THE REQUEST | Identify each of the rows below that contains the string "date", treating uppercase and lowercase letters as distinct, and copy every such row in full.

DATASET ROWS |

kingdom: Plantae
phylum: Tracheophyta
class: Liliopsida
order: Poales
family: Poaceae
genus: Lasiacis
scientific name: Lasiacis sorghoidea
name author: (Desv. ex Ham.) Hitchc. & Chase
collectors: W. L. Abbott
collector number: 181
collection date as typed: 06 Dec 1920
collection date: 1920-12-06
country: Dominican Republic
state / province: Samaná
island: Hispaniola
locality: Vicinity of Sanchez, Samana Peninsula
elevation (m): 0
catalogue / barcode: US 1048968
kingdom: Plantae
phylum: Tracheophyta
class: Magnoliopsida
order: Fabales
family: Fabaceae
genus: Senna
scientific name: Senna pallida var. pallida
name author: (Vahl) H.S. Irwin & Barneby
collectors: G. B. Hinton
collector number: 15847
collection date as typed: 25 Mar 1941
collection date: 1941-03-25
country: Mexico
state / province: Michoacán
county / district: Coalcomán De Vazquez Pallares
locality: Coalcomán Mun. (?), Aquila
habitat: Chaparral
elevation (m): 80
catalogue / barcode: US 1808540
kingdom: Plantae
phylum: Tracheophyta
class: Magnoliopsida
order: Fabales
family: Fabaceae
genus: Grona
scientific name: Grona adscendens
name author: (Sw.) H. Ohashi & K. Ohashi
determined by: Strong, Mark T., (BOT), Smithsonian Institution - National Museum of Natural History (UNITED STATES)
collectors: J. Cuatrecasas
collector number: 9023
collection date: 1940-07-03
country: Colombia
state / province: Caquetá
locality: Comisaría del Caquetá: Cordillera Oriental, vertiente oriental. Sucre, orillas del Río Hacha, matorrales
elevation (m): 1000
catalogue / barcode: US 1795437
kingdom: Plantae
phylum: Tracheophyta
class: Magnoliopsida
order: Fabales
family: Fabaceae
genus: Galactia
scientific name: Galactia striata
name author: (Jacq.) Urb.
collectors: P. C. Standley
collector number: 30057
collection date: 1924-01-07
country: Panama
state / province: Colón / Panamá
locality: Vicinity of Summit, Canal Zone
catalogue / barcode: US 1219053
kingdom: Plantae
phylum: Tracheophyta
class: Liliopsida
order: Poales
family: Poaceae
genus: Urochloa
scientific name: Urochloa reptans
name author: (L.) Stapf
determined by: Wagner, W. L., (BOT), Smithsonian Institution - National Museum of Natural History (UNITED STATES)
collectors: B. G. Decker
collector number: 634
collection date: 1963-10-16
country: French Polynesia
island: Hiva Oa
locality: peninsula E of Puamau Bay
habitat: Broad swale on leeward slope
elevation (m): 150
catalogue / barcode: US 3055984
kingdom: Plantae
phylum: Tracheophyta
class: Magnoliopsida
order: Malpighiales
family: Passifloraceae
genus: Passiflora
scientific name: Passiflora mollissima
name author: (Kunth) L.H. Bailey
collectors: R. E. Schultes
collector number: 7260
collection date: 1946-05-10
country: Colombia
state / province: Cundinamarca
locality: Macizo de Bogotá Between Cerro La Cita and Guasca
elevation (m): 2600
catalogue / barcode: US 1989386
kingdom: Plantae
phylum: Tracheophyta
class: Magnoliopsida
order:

OUTPUT OF THE TASK |
collection date as typed: 06 Dec 1920
collection date: 1920-12-06
collection date as typed: 25 Mar 1941
collection date: 1941-03-25
collection date: 1940-07-03
collection date: 1924-01-07
collection date: 1963-10-16
collection date: 1946-05-10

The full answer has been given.